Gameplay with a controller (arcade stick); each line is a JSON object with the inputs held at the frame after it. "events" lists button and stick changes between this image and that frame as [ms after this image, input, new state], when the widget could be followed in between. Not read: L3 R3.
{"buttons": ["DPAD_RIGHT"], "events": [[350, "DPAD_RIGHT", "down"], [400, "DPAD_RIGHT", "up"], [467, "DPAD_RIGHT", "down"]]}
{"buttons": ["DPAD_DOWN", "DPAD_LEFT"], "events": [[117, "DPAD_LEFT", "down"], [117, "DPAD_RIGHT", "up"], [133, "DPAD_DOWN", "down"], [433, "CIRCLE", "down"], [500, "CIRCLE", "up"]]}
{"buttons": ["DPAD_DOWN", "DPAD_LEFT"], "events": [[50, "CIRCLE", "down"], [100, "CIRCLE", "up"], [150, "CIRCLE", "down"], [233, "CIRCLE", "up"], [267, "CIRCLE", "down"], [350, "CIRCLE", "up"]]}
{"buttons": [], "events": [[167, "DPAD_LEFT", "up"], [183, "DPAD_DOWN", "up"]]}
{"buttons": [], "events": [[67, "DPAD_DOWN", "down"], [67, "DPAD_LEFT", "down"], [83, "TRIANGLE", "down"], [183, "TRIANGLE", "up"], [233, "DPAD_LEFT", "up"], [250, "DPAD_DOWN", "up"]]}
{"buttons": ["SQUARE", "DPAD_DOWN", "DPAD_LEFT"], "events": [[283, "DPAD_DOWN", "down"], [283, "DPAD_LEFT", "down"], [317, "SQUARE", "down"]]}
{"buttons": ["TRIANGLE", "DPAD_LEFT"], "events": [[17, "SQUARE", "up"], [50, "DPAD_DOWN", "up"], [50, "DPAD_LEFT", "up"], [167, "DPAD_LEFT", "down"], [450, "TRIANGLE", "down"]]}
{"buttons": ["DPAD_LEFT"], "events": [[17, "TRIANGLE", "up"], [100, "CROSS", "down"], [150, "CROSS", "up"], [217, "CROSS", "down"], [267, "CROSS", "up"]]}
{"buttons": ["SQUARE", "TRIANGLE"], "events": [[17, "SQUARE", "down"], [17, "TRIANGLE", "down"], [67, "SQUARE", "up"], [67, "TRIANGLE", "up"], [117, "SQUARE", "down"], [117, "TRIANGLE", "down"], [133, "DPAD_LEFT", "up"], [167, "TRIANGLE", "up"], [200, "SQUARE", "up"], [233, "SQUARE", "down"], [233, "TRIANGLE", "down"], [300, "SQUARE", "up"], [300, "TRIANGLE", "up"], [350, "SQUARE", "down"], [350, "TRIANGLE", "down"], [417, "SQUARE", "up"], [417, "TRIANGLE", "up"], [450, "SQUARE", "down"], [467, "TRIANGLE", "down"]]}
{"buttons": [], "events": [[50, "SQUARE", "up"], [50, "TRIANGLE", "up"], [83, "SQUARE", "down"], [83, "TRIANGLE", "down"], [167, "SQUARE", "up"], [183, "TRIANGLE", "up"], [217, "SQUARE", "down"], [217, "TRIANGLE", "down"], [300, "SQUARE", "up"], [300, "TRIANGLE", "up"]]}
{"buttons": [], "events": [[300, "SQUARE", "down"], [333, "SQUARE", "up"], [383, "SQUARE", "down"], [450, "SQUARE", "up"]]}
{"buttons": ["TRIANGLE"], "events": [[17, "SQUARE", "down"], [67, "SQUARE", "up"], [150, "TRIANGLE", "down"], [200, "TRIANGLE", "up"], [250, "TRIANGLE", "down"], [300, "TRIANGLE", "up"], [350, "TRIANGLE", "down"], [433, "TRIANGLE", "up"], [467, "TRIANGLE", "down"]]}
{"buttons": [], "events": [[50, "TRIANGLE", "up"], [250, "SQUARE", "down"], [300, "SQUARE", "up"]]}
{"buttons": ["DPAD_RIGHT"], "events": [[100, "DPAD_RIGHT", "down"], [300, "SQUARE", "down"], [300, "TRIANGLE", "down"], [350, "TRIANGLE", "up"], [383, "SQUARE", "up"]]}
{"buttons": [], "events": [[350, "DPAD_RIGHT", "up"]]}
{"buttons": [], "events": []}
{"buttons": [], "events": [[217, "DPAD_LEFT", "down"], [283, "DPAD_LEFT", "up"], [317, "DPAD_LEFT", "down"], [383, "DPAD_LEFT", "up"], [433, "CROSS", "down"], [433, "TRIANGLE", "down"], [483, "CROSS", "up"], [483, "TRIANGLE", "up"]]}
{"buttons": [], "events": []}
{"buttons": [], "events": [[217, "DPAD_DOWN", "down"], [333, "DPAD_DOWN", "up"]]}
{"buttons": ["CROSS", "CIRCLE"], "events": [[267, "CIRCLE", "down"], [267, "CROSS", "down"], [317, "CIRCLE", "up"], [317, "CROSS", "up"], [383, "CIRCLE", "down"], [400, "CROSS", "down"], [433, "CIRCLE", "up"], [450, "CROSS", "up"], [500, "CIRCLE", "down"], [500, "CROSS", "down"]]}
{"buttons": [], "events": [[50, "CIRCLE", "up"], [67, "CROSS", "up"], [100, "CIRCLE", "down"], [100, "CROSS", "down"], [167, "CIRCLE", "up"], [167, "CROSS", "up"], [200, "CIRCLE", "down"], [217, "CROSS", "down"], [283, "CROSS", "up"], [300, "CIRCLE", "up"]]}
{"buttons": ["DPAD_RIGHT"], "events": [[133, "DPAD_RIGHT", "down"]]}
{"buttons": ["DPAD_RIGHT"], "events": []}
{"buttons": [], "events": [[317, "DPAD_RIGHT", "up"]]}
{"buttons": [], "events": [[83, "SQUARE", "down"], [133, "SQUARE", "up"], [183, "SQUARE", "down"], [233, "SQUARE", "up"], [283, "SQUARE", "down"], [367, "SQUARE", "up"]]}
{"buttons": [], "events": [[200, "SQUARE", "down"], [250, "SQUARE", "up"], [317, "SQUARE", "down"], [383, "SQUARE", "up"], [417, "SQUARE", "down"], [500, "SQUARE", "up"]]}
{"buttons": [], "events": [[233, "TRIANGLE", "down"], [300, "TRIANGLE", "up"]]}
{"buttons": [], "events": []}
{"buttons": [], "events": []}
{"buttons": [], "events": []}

= = = = = = =

Output all of the listing exactly as written.

## WRITTEN ANSWER
Gameplay with a controller (arcade stick); each line is a JSON object with the inputs held at the frame after it. "events" lists button and stick changes between this image and that frame as [ms after this image, input, new state], when the widget could be followed in between. Not read: L3 R3.
{"buttons": ["DPAD_RIGHT"], "events": [[350, "DPAD_RIGHT", "down"], [400, "DPAD_RIGHT", "up"], [467, "DPAD_RIGHT", "down"]]}
{"buttons": ["DPAD_DOWN", "DPAD_LEFT"], "events": [[117, "DPAD_LEFT", "down"], [117, "DPAD_RIGHT", "up"], [133, "DPAD_DOWN", "down"], [433, "CIRCLE", "down"], [500, "CIRCLE", "up"]]}
{"buttons": ["DPAD_DOWN", "DPAD_LEFT"], "events": [[50, "CIRCLE", "down"], [100, "CIRCLE", "up"], [150, "CIRCLE", "down"], [233, "CIRCLE", "up"], [267, "CIRCLE", "down"], [350, "CIRCLE", "up"]]}
{"buttons": [], "events": [[167, "DPAD_LEFT", "up"], [183, "DPAD_DOWN", "up"]]}
{"buttons": [], "events": [[67, "DPAD_DOWN", "down"], [67, "DPAD_LEFT", "down"], [83, "TRIANGLE", "down"], [183, "TRIANGLE", "up"], [233, "DPAD_LEFT", "up"], [250, "DPAD_DOWN", "up"]]}
{"buttons": ["SQUARE", "DPAD_DOWN", "DPAD_LEFT"], "events": [[283, "DPAD_DOWN", "down"], [283, "DPAD_LEFT", "down"], [317, "SQUARE", "down"]]}
{"buttons": ["TRIANGLE", "DPAD_LEFT"], "events": [[17, "SQUARE", "up"], [50, "DPAD_DOWN", "up"], [50, "DPAD_LEFT", "up"], [167, "DPAD_LEFT", "down"], [450, "TRIANGLE", "down"]]}
{"buttons": ["DPAD_LEFT"], "events": [[17, "TRIANGLE", "up"], [100, "CROSS", "down"], [150, "CROSS", "up"], [217, "CROSS", "down"], [267, "CROSS", "up"]]}
{"buttons": ["SQUARE", "TRIANGLE"], "events": [[17, "SQUARE", "down"], [17, "TRIANGLE", "down"], [67, "SQUARE", "up"], [67, "TRIANGLE", "up"], [117, "SQUARE", "down"], [117, "TRIANGLE", "down"], [133, "DPAD_LEFT", "up"], [167, "TRIANGLE", "up"], [200, "SQUARE", "up"], [233, "SQUARE", "down"], [233, "TRIANGLE", "down"], [300, "SQUARE", "up"], [300, "TRIANGLE", "up"], [350, "SQUARE", "down"], [350, "TRIANGLE", "down"], [417, "SQUARE", "up"], [417, "TRIANGLE", "up"], [450, "SQUARE", "down"], [467, "TRIANGLE", "down"]]}
{"buttons": [], "events": [[50, "SQUARE", "up"], [50, "TRIANGLE", "up"], [83, "SQUARE", "down"], [83, "TRIANGLE", "down"], [167, "SQUARE", "up"], [183, "TRIANGLE", "up"], [217, "SQUARE", "down"], [217, "TRIANGLE", "down"], [300, "SQUARE", "up"], [300, "TRIANGLE", "up"]]}
{"buttons": [], "events": [[300, "SQUARE", "down"], [333, "SQUARE", "up"], [383, "SQUARE", "down"], [450, "SQUARE", "up"]]}
{"buttons": ["TRIANGLE"], "events": [[17, "SQUARE", "down"], [67, "SQUARE", "up"], [150, "TRIANGLE", "down"], [200, "TRIANGLE", "up"], [250, "TRIANGLE", "down"], [300, "TRIANGLE", "up"], [350, "TRIANGLE", "down"], [433, "TRIANGLE", "up"], [467, "TRIANGLE", "down"]]}
{"buttons": [], "events": [[50, "TRIANGLE", "up"], [250, "SQUARE", "down"], [300, "SQUARE", "up"]]}
{"buttons": ["DPAD_RIGHT"], "events": [[100, "DPAD_RIGHT", "down"], [300, "SQUARE", "down"], [300, "TRIANGLE", "down"], [350, "TRIANGLE", "up"], [383, "SQUARE", "up"]]}
{"buttons": [], "events": [[350, "DPAD_RIGHT", "up"]]}
{"buttons": [], "events": []}
{"buttons": [], "events": [[217, "DPAD_LEFT", "down"], [283, "DPAD_LEFT", "up"], [317, "DPAD_LEFT", "down"], [383, "DPAD_LEFT", "up"], [433, "CROSS", "down"], [433, "TRIANGLE", "down"], [483, "CROSS", "up"], [483, "TRIANGLE", "up"]]}
{"buttons": [], "events": []}
{"buttons": [], "events": [[217, "DPAD_DOWN", "down"], [333, "DPAD_DOWN", "up"]]}
{"buttons": ["CROSS", "CIRCLE"], "events": [[267, "CIRCLE", "down"], [267, "CROSS", "down"], [317, "CIRCLE", "up"], [317, "CROSS", "up"], [383, "CIRCLE", "down"], [400, "CROSS", "down"], [433, "CIRCLE", "up"], [450, "CROSS", "up"], [500, "CIRCLE", "down"], [500, "CROSS", "down"]]}
{"buttons": [], "events": [[50, "CIRCLE", "up"], [67, "CROSS", "up"], [100, "CIRCLE", "down"], [100, "CROSS", "down"], [167, "CIRCLE", "up"], [167, "CROSS", "up"], [200, "CIRCLE", "down"], [217, "CROSS", "down"], [283, "CROSS", "up"], [300, "CIRCLE", "up"]]}
{"buttons": ["DPAD_RIGHT"], "events": [[133, "DPAD_RIGHT", "down"]]}
{"buttons": ["DPAD_RIGHT"], "events": []}
{"buttons": [], "events": [[317, "DPAD_RIGHT", "up"]]}
{"buttons": [], "events": [[83, "SQUARE", "down"], [133, "SQUARE", "up"], [183, "SQUARE", "down"], [233, "SQUARE", "up"], [283, "SQUARE", "down"], [367, "SQUARE", "up"]]}
{"buttons": [], "events": [[200, "SQUARE", "down"], [250, "SQUARE", "up"], [317, "SQUARE", "down"], [383, "SQUARE", "up"], [417, "SQUARE", "down"], [500, "SQUARE", "up"]]}
{"buttons": [], "events": [[233, "TRIANGLE", "down"], [300, "TRIANGLE", "up"]]}
{"buttons": [], "events": []}
{"buttons": [], "events": []}
{"buttons": [], "events": []}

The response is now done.